__Document passage__:
┏━━
In reinforcement learning, our AI agent is going to be interacting with an environment. We will be using the Gymansium library to handle creating a virtual environment for us. Specifically, we are going to use the classic Cart Pole problem. You can choose whether or not to render the environment by changing the flag value.

In [9]:
render_flag = True

if render_flag:
    env = gym.make('CartPole-v1', render_mode='human')
else:
    env = gym.make('CartPole-v1')
    env.reset()
    env.render()

## RL Agent

With the environment generated for us, let's focus on the RL. We will be using the Stable Baselines3 (SB3) library for this purpose. This is a set of reliable implementations of reinforcement learning algorithms in PyTorch.

Research on how to create a RL agent that uses the [PPO (Proximal Policy Optimization) algorithm in SB3](https://stable-baselines3.readthedocs.io/en/master/modules/ppo.html). FYI, this algorithm is a popular and effective RL algorithm. It's a type of policy gradient method, meaning it directly learns and optimizes the policy (a strategy for choosing actions) by adjusting the parameters of a policy function.

Try out various hyperparameter configurations, for example:

- learning_rate
- gamma
- n_steps
- batch_size

In [11]:
# TODO: experiment with different hyperparameters
model = PPO('MlpPolicy', env, learning_rate=3e-4, gamma=0.99, n_steps=1024, batch_size=64)

## Train the Agent

With an RL agent chosen, now we start the training phase. Use the `learn()` method on your agent. You will need to pass in a value for the parameter `total_timesteps`.

In [13]:
# TODO: use the `learn` method on the `model` and supply a value for `total_timesteps`
model.learn(total_timesteps=100000)

<stable_baselines3.ppo.ppo.PPO at 0x1a1417050>

## Save the Trained Model

Because training can take SOOOO long, you typically want to save the results of your trained model to an external file. The code below will save the model to a `zip` file on your computer.

In [15]:
# save the trained model
model_filename = 'cartpole_ppo_model'
model.save(model_filename)
print(f'Model saved to {model_filename}')

Model saved to cartpole_ppo_model


## Load the Trained Model

With the model saved, we can load this in to the notebook and continue on.
┗━━
__Work to complete__: Carry on the Cart Pole reinforcement learning walkthrough, starting right after its last sentence.

__Supplied material__:
┏━━
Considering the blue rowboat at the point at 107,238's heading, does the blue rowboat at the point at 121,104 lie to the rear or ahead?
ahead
┗━━
__Answer section__:
In [17]:
# load the trained model
loaded_model = PPO.load(model_filename, env=env)

## Evaluate the Agent

The moment of truth: how does the trained model fare in the environment? Complete the **TODO** tasks to see how your model does. You will need to look up the docs for how the [`predict`](https://stable-baselines3.readthedocs.io/en/master/modules/ppo.html) and [`step`](https://gymnasium.farama.org/api/env/) methods work.

In [19]:
# evaluate the agent
num_evaluation_steps = 5
mean_reward = 0
for i in range(num_evaluation_steps):
    obs, _ = env.reset()
    terminated = False
    truncated = False
    episode_reward = 0
    while not terminated and not truncated:
        # TODO: use the `predict` method on the `loaded_model`
        action, states = loaded_model.predict(obs, deterministic=True)
        
        # TODO: use the `step` method on the `env`
        obs, reward, terminated, truncated, info = env.step(action)

        # TODO: update the `episode_reward` with the new reward
        episode_reward += reward

        # possibly render the environment
        if render_flag:
            env.render()

    # TODO: update the `mean_reward` with the `episode_reward`
mean_reward += episode_reward

# TODO: complete the computation of `mean_reward`
mean_reward /= num_evaluation_steps

# display the information
print(f'Mean reward over {num_evaluation_steps} episodes: {mean_reward}')

Mean reward over 5 episodes: 100.0


## Close the Environment

The last thing to do when using Gymnasium is to close out the environment.

In [21]:
env.close()